Cryptos can hugely reward, yet just as swiftly -- punish
By Elliott Wave International
The phrase "bank run" tends to conjure up images of the 1930's Great Depression.
However, that phrase is now applicable to the 2021 world of cryptos.
This is from a June 17 coindesk.com article:
A near-total collapse in the price of a
share token of a decentralized finance (DeFi) protocol was "the world's
first large-scale crypto bank run," the people behind Iron Finance said
in a blog post providing a postmortem. The run brought the worth of the
protocol down from $2 billion to near zero on [June 16].
It all started when "a series of large holders tried to redeem their
IRON tokens and sell their iron titanium (TITAN), the token of the Iron
Protocol." In other words, a lot of people were headed for the exit door
at the same time.
Of course, that has a parallel to a "bank run," when throngs of depositors want to take their money out of the bank all at once.
So, like with other exceptionally volatile markets, cryptos can hugely reward, but just as quickly -- punish.
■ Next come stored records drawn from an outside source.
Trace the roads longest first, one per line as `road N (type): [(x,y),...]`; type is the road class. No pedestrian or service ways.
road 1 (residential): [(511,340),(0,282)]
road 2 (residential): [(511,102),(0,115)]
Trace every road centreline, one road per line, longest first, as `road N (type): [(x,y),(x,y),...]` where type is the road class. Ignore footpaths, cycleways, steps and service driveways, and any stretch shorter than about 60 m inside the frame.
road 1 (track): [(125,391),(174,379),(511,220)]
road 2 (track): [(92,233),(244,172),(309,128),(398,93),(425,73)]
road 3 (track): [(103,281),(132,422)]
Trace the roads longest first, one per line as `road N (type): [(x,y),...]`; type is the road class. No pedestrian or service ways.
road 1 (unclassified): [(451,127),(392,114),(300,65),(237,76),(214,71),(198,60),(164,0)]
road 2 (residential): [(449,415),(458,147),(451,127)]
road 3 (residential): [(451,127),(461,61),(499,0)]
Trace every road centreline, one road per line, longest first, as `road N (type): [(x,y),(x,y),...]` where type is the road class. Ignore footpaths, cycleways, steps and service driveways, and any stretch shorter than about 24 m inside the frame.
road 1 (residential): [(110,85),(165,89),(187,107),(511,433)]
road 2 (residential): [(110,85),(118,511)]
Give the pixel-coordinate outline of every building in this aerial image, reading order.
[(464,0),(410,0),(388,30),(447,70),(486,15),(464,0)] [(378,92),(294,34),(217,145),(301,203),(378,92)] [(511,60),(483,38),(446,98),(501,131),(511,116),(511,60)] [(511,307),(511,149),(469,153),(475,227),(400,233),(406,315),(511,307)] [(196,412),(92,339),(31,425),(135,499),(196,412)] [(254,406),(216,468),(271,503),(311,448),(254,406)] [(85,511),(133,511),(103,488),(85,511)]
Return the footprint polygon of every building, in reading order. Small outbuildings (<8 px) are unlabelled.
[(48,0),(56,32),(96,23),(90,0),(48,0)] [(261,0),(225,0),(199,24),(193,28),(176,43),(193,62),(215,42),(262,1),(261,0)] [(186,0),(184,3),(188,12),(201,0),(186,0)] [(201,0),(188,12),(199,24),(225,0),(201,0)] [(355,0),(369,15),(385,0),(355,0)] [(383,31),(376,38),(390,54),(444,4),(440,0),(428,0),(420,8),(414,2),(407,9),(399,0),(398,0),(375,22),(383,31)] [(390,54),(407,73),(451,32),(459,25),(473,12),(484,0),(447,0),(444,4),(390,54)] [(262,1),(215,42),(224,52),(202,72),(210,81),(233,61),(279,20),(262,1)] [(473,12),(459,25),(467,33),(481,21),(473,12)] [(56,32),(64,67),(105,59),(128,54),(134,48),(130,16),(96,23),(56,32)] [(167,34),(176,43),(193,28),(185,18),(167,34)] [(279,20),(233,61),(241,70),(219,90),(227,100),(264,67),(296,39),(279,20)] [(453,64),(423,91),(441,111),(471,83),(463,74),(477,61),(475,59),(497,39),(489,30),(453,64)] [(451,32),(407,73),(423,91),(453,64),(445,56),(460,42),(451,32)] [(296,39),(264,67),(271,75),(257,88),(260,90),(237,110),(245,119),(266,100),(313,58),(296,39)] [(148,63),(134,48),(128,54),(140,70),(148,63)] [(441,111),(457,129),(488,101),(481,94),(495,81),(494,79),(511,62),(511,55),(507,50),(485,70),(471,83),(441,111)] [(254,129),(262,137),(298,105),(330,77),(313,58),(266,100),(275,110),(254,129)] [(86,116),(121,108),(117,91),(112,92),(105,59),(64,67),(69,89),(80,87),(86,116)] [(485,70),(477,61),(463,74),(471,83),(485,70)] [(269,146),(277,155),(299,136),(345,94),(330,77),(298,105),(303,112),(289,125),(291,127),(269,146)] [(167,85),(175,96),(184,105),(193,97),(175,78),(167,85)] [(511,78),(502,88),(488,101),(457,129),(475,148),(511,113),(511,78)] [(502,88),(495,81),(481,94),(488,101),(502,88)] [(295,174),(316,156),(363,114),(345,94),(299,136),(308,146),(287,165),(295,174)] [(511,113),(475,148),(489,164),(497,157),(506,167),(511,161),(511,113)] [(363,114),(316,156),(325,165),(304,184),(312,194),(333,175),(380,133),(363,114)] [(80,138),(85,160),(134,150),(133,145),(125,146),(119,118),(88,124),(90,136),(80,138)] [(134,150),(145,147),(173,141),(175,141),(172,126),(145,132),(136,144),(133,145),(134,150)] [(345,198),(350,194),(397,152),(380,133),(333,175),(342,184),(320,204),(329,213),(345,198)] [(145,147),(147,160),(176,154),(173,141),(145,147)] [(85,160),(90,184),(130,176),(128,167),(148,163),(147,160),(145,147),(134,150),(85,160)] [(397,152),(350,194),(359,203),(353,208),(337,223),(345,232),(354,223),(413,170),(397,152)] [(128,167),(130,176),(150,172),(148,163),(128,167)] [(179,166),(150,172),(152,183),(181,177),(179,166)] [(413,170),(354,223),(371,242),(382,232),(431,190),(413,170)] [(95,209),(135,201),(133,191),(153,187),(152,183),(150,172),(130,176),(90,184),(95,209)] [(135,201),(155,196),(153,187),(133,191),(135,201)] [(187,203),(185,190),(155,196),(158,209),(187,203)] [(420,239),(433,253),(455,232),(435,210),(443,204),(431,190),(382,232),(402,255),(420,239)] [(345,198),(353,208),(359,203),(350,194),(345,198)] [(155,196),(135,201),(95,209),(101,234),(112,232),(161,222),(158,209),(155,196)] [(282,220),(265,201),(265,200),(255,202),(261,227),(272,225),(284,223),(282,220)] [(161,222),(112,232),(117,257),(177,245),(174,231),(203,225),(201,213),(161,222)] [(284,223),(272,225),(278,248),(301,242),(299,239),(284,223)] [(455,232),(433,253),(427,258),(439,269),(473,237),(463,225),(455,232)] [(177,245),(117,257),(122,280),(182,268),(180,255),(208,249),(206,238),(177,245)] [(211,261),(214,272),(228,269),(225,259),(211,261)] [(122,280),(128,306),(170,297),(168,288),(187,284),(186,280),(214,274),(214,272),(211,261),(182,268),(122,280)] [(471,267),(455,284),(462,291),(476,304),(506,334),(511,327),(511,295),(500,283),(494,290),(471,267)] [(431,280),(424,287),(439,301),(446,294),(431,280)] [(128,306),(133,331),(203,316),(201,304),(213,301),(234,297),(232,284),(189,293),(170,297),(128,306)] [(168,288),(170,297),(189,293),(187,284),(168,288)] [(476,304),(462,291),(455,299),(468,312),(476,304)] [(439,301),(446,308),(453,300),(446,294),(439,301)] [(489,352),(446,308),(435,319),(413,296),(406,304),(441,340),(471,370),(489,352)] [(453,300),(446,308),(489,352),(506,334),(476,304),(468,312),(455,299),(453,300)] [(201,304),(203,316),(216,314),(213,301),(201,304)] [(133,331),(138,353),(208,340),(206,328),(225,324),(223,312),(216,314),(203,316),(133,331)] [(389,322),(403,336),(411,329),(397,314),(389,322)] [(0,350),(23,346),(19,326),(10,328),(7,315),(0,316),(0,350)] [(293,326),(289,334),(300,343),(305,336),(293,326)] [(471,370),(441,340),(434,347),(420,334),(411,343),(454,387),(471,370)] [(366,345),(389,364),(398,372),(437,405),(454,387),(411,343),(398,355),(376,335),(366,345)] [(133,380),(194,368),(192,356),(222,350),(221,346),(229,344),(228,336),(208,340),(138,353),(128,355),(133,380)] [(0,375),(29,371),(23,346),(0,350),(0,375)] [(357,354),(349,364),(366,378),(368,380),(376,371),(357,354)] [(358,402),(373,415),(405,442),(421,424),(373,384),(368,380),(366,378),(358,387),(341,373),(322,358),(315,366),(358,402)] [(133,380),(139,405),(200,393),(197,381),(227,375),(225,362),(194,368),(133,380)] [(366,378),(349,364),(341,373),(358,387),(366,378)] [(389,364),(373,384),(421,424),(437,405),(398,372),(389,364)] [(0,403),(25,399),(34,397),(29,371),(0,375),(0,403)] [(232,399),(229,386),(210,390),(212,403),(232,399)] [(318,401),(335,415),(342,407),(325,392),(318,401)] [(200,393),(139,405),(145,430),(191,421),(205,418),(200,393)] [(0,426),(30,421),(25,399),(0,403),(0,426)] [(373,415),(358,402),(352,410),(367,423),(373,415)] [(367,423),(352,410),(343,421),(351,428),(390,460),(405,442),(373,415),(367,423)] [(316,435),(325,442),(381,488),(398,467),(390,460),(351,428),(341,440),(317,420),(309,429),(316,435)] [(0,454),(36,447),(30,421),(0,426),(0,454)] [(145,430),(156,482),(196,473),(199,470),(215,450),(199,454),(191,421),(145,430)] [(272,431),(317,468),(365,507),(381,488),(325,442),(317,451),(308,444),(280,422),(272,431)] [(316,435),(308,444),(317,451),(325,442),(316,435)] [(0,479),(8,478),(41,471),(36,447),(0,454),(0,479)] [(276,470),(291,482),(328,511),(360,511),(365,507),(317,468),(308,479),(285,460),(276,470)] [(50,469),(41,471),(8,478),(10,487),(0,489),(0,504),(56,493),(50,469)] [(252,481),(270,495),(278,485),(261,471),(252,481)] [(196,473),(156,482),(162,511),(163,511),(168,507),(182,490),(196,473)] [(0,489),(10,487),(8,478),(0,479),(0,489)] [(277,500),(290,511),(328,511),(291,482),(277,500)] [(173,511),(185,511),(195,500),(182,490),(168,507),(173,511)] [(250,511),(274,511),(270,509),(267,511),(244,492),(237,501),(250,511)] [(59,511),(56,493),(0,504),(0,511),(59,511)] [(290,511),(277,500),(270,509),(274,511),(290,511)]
Indeed, the June Global Market Perspective, an Elliott Wave
International monthly publication which provides forecasts for 50+
worldwide markets, showed this chart and said:
So-called altcoins, dash, litecoin and
ethereum, rallied until May 7, May 10 and May 12, respectively. Then
they crashed. Various other indicators also pressed on. According to a
Bank of America monthly survey, fund managers were never as enamored
with bitcoin as they were in the first few days of May. The result of
its poll of 194 managers showed that bitcoin was the "most crowded
trade," with 43% saying they were long bitcoin.